#### YOUR GOAL:
Can you identify every line in the records that contains the word "JANAÚBA" and copy each of those lines? Only matches in the same case count.

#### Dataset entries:
-*-*-

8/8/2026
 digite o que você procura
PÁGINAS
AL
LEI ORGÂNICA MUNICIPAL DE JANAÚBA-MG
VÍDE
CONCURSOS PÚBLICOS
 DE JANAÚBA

-*-*-

#### RESPONSE TO THIS TASK:
LEI ORGÂNICA MUNICIPAL DE JANAÚBA-MG
 DE JANAÚBA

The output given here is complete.